Equally unavailing is Chapman's argument that he is entitled to relief because a miscarriage of justice will result. Herrold does not extend to him. To the extent that Chapman's claim of actual innocence implicates the court's alternative resolution of his initial § 2255 motion on the merits (Dkt. 91, at 7-13), his motion under Rule 60(b)(6) is an unauthorized successive application that must be dismissed for lack of jurisdiction. See United States v. Pringle, No. 18-11584, 2019 WL 12276569, at *1 (5th Cir. Oct. 29, 2019) (unpublished) (because the defendant's Rule 60(b)(6) motion based on the change in decisional law in Herrold was successive and unauthorized, the district court lacked jurisdiction to address that claim). Chapman cannot prevail on his motion under Rule 60(b)(6).
After briefing was completed on the Rule 60(b)(6) motion filed by Chapman, the Supreme Court vacated the judgment in Herrold and remanded the case for further consideration in light of intervening precedent. See United States v. Herrold, 139 S.Ct. 2712 (2019). The Fifth Circuit reconsidered its decision in light of Quarles v. United States, 139 S.Ct. 914 (2019) and United States v.

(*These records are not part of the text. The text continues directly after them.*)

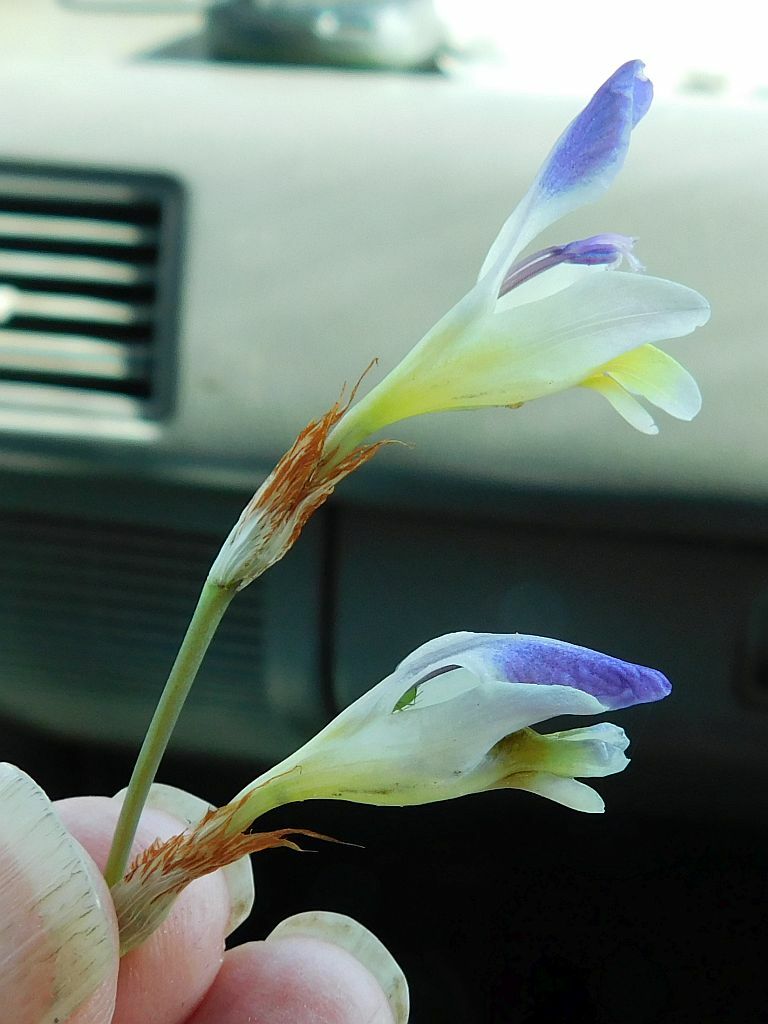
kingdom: Plantae
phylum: Tracheophyta
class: Liliopsida
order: Asparagales
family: Iridaceae
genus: Sparaxis
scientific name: Sparaxis villosa
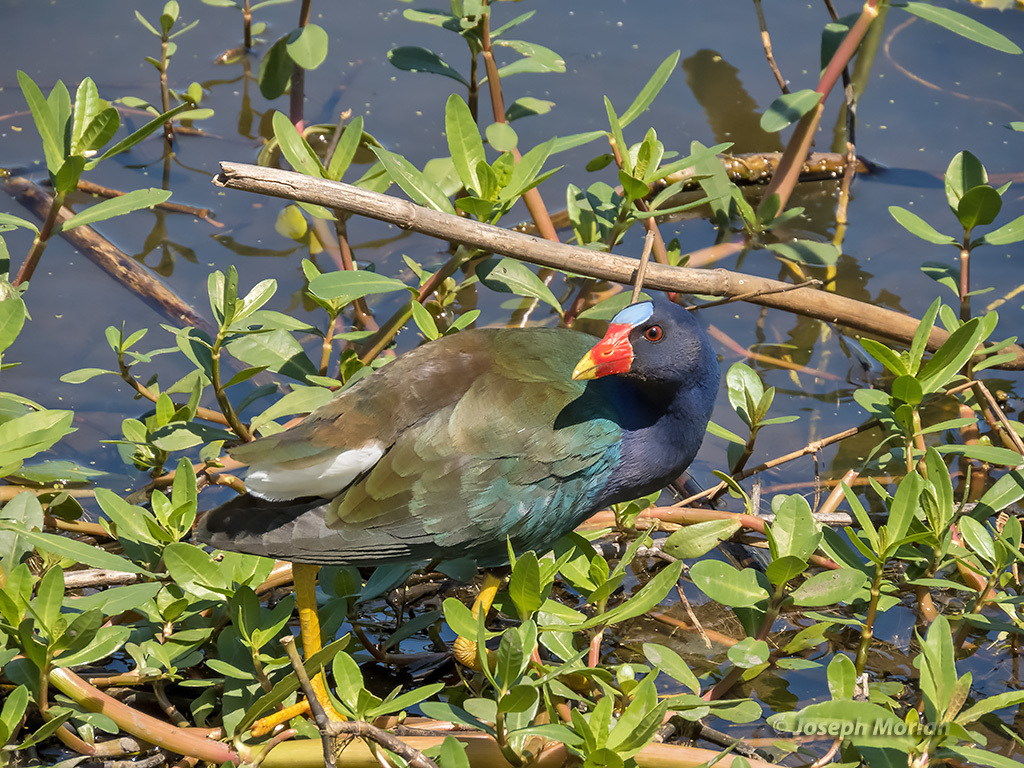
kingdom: Animalia
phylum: Chordata
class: Aves
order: Gruiformes
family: Rallidae
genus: Porphyrio
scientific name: Porphyrio martinica
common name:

Stitt, 139 S.Ct. 399 (2018), and reinstated its holding that the Texas burglary statute is indivisible, but reversed its previous conclusion and held that Texas burglary is generic and constitutes a violent felony under the ACCA. See United States v. Herrold (Herrold II), 941 F.3d 173, 176, 182 (5th Cir. 2019) (en banc). For the same reasons outlined above, Chapman is not entitled to benefit from the holding in Herrold II, because it is a decision from the Fifth Circuit, not the Supreme Court, and does not state a new constitutional rule that applies retroactively on collateral review.
III. Conclusion
Chapman is not entitled to relief under Rule 60(b)(6). His motion for relief under Rule 60(b)(6) is denied. No. certificate of appealability will issue from this decision.